Home Geschiedenis levert geen bewijs voor dramatische klimaattheorieën

Geschiedenis levert geen bewijs voor dramatische klimaattheorieën

  • Gepubliceerd op: 6 juni 2001
  • Laatste update 07 apr 2020
  • Auteur:
    Wybren Verstegen
  • 10 minuten leestijd

De droogte in de Amerikaanse cowboytijd was veel schadelijker dan die in de twintigste eeuw. Welvaart kan de gevolgen van dramatische klimaatveranderingen opvangen, leert de geschiedenis. Economische groei is dan ook de beste manier om ons te wapenen tegen het broeikaseffect.


De nieuwbakken Amerikaanse president, Bush jr., heeft zijn visitekaartje op milieugebied afgegeven: `Kyoto’, het internationale klimaatakkoord van 1997, kan wat hem betreft de prullenbak in.
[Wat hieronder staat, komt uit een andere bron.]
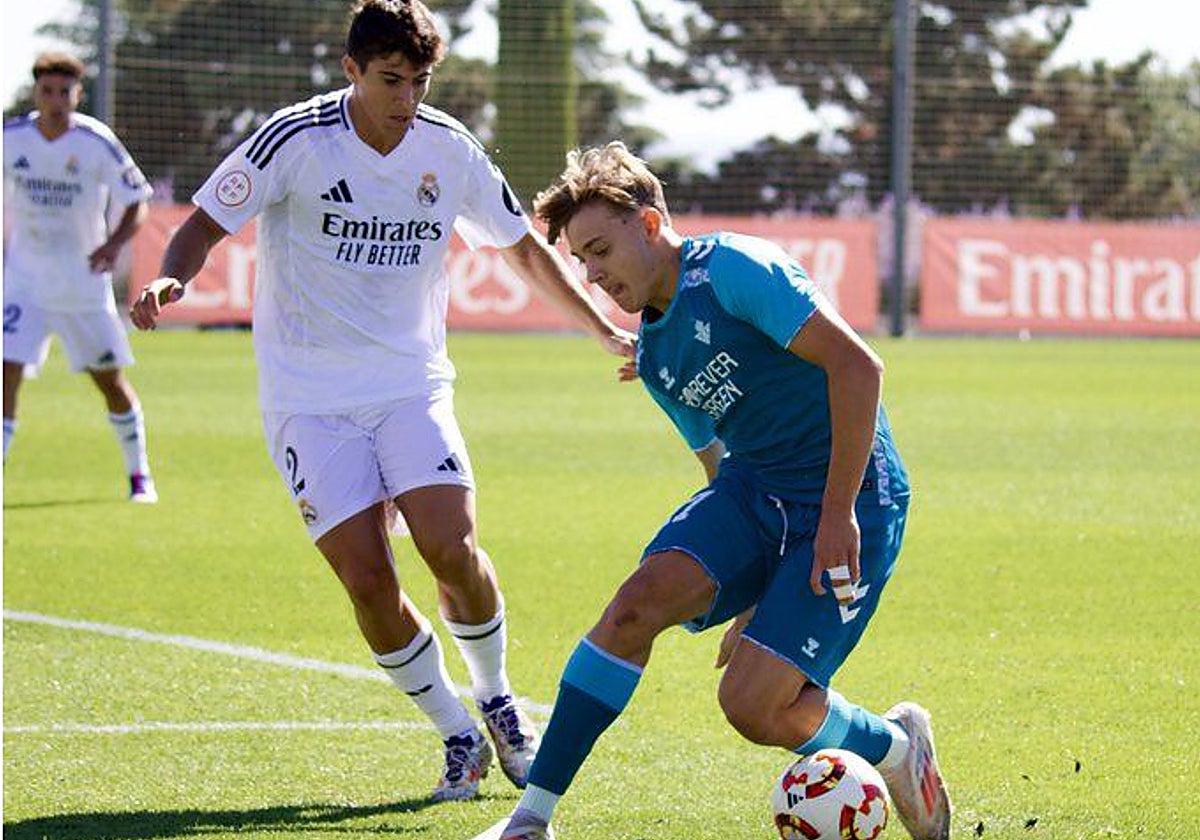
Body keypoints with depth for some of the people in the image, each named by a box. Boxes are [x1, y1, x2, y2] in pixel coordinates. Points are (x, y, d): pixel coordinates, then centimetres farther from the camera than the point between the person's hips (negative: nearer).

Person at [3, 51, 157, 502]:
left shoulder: (97, 142, -12)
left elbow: (136, 203, -5)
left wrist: (114, 244, -22)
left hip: (85, 286, 0)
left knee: (111, 381, 9)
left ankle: (139, 475, 28)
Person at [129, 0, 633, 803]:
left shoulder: (449, 149, -1)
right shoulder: (295, 140, -11)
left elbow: (525, 246, 14)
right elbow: (205, 226, -4)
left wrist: (608, 330, 10)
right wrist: (171, 280, -26)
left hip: (411, 384, 2)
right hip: (309, 397, -2)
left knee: (454, 551, -17)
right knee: (368, 581, -12)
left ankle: (495, 695, 12)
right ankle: (458, 735, 8)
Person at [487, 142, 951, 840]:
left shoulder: (732, 269, -12)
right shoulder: (653, 357, 15)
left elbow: (856, 365, -18)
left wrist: (837, 514, -20)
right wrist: (752, 600, 21)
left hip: (850, 496, -7)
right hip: (753, 493, 7)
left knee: (752, 703, -17)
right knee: (642, 598, -19)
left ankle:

Minister Pronk, voorzitter van de klimaatconferentie van afgelopen november in Den Haag, probeert het tij nog te keren, omdat hij niet wil dat we `als lemmingen de afgrond in gaan’. Maar het is hem nog niet gelukt de klimaatpolitiek weer vlot te krijgen.
        Voor wie de achtergronden van de Amerikaanse president kent, is dat geen echte verassing. Bush is nauw gelieerd aan de olielobby. Die financiert een klein groepje Amerikaanse klimatologen, dat in ruil voor a fistful of dollars blijft volhouden dat het broeikaseffect een hersenspinsel is. Maar het broeikasscepticisme, jarenlang nuttig om de scherpte in het klimaatdebat te behouden, is dood, stelde The Economist afgelopen november. De vraag die dan opdoemt is hoe ernstig de toekomstige klimaatverandering wordt. Of de poolkappen zullen smelten, bijvoorbeeld.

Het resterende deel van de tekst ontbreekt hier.